For many young people, moving to different countries while growing up would be a burden, but 21-year-old Yemi Agesin saw it as a blessing. His family lived in Germany, Nigeria, Belgium, and England before returning to the United States when he was a teenager.
“You learn so much about the world when you move around,” says Agesin, who starts his final year at Kennesaw State University in Georgia this fall. “I think that really helps me because when I’m building things, I always try to consider and design for a wide range of perspectives.”
Agesin’s winning app playground is a first-person baseball game that alludes to two of his passions: sports and filmmaking. They foreshadow not only the next few months — he’s currently writing a film about a baseball player that he will produce this summer — but also his future goals.
“By using code, I can build worlds that people can use, and at the same time, build a career for myself that brings together my passions. I feel blessed and lucky that I live in a time and age where I can do that.”
“Coding gives me the freedom to feel like an artist — my canvas is the code editor, and my brush is the keyboard,” says Agesin. “For my next two projects, I’m designing a sports game where you compete against other players in real time in a team setting. And I’m also planning an app that will use augmented reality to help filmmakers visualise their graphics and effects while they’re shooting on iPhone.”
It’s no surprise that ARKit and RealityKit are what Agesin most looks forward to learning about when he attends WWDC23. He’s eager to add them to his growing toolbox and discover how they can help him transform his ideas into apps that make a difference.
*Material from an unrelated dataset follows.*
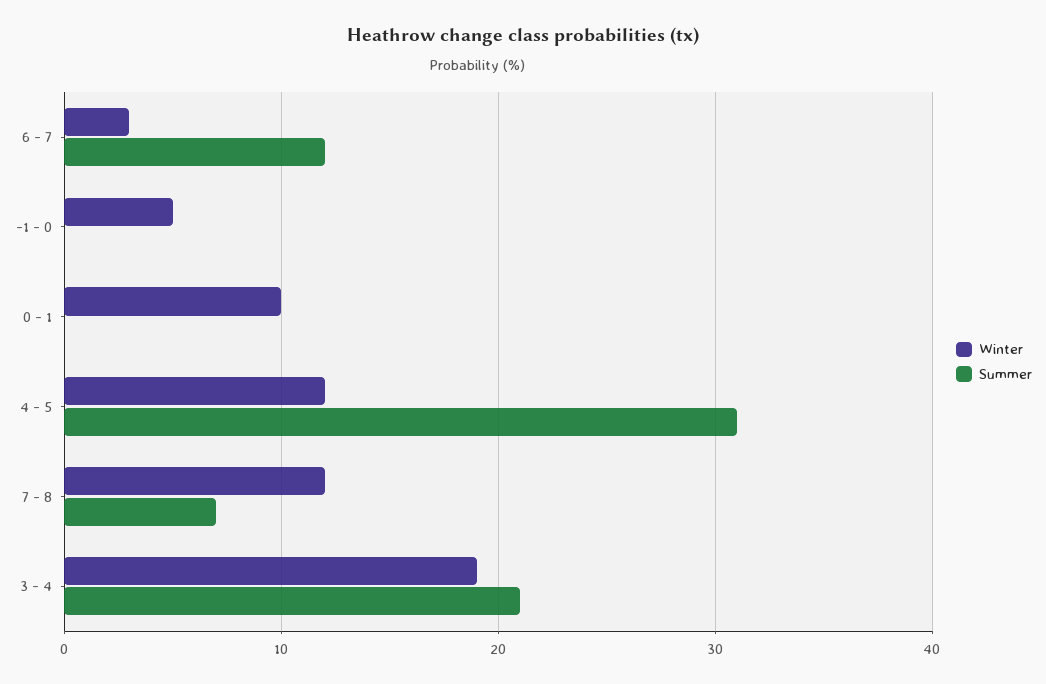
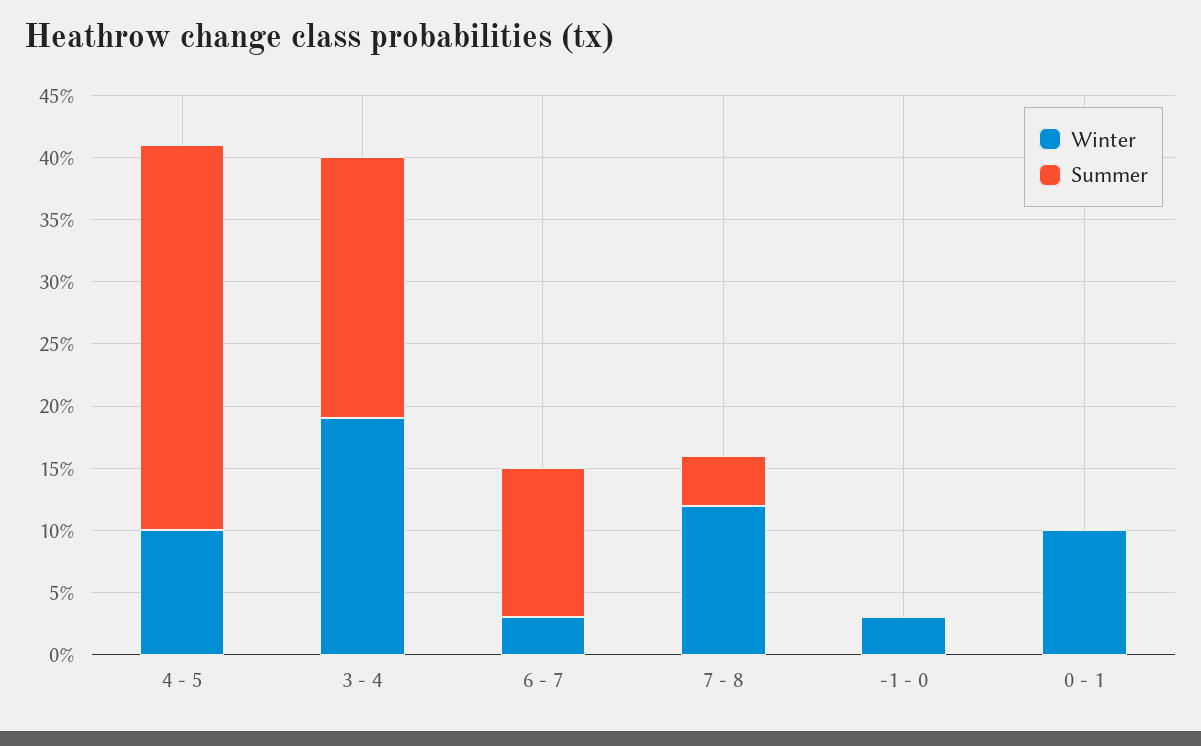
Winter, -1 - 0: 5 -> 3
Winter, 4 - 5: 12 -> 10
Summer, 7 - 8: 7 -> 4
“By using code, I can build worlds that people can use, and at the same time, build a career for myself that brings together my passions,” says Agesin. “I feel blessed and lucky that I live in a time and age where I can do that.”
For 25-year-old Marta Michelle Caliendo, her passion for paleontology — the scientific study of life through fossils — isn’t so much about the past, as it is the future.
“Dinosaurs should be a constant reminder to all of us to preserve biodiversity,” says Caliendo, who is studying at the Apple Developer Academy in Naples while also pursuing a natural sciences degree at the University of Naples Federico II. “Coding helps me find new ways to express and share that message with others.”
Caliendo’s winning app playground is a memory game featuring anatomically correct pictures of dinosaur fossils that she drew in Procreate on iPad, made all the more impressive because she only learned Swift in September.
“My first experience with Swift was when I started at the academy, and it was beautiful because it was so intuitive and simple,” says Caliendo. “I really love this programming language because it lets me share a part of my personality through my code.”
As for the future, Caliendo wants to build apps that help protect animals and the natural environment — she’s especially interested in reptiles and amphibians. It’s what led her to start planning an app that will help scientists and volunteers monitor and safeguard sea turtle nests along Italy’s coast.
“I study the animals we’ve lost to help protect the ones we still have,” says Caliendo. “We all have an opportunity to positively change things in the world, and I see technology and coding as the tools I can use to do that.”
Apple is proud to support and uplift the next generation of developers, creators, and entrepreneurs through its annual WWDC student program. Over the past three decades, thousands of students have built successful careers in technology, founded startups, and created organisations focused on democratising technology and using it to build a better future.